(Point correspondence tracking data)

-- Opening Marker --

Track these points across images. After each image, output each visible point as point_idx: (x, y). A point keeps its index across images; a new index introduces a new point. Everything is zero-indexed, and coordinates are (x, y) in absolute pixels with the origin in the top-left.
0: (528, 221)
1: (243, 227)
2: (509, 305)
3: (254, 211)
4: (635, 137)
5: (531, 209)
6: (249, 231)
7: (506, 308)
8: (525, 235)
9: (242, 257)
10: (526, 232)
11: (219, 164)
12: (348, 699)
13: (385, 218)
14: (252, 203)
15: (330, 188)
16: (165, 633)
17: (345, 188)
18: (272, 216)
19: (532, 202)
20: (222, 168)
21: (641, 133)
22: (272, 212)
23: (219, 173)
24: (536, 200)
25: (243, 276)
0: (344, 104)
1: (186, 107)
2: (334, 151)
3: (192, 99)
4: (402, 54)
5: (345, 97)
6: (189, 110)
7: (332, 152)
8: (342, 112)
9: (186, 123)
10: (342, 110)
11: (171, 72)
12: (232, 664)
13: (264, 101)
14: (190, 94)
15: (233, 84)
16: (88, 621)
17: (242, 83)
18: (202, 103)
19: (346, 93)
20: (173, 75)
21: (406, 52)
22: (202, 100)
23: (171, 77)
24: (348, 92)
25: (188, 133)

-- Closing Marker --
-- Opening Marker --

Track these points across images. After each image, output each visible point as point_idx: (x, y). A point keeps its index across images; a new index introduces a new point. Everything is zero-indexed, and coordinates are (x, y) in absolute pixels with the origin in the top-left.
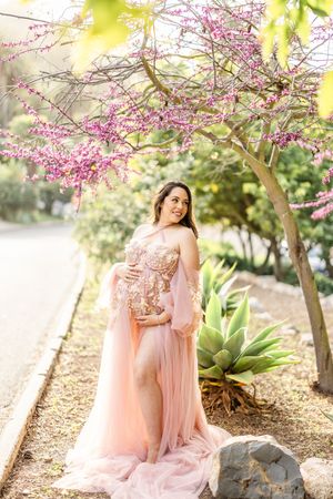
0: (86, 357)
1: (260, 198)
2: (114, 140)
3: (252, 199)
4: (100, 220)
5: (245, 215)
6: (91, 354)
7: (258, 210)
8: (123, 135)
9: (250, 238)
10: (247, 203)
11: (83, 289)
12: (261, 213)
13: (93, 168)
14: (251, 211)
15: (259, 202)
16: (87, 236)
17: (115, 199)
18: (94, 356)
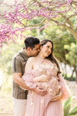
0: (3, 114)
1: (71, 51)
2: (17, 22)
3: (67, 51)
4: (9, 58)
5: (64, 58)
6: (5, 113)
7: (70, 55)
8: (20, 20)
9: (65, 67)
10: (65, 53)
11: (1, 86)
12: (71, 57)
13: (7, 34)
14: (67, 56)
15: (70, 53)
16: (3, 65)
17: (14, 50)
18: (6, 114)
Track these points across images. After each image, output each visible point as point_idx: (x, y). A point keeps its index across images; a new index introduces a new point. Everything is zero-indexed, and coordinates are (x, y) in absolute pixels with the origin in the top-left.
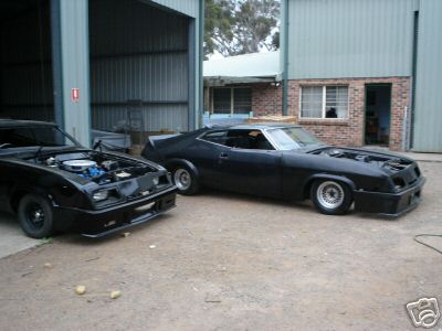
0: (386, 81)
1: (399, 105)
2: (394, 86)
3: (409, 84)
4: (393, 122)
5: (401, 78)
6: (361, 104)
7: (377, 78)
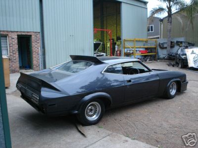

-- Closing Marker --

*ABOUT THIS TASK*.
Output exactly, and only, the lines of the entries above from the one with "13: (93, 168)" up to and including the one with "7: (377, 78)"; pictures are to be left out.

*PROBLEM SOLUTION*.
13: (93, 168)
14: (251, 211)
15: (259, 202)
16: (87, 236)
17: (115, 199)
18: (94, 356)
0: (3, 114)
1: (71, 51)
2: (17, 22)
3: (67, 51)
4: (9, 58)
5: (64, 58)
6: (5, 113)
7: (70, 55)
8: (20, 20)
9: (65, 67)
10: (65, 53)
11: (1, 86)
12: (71, 57)
13: (7, 34)
14: (67, 56)
15: (70, 53)
16: (3, 65)
17: (14, 50)
18: (6, 114)
Track these points across images. After each image, output each visible point as point_idx: (x, y). A point keeps its index across images; a new index introduces a new point. Everything is zero-indexed, and coordinates are (x, y) in absolute pixels with the origin in the top-left.
0: (386, 81)
1: (399, 105)
2: (394, 86)
3: (409, 84)
4: (393, 122)
5: (401, 78)
6: (361, 104)
7: (377, 78)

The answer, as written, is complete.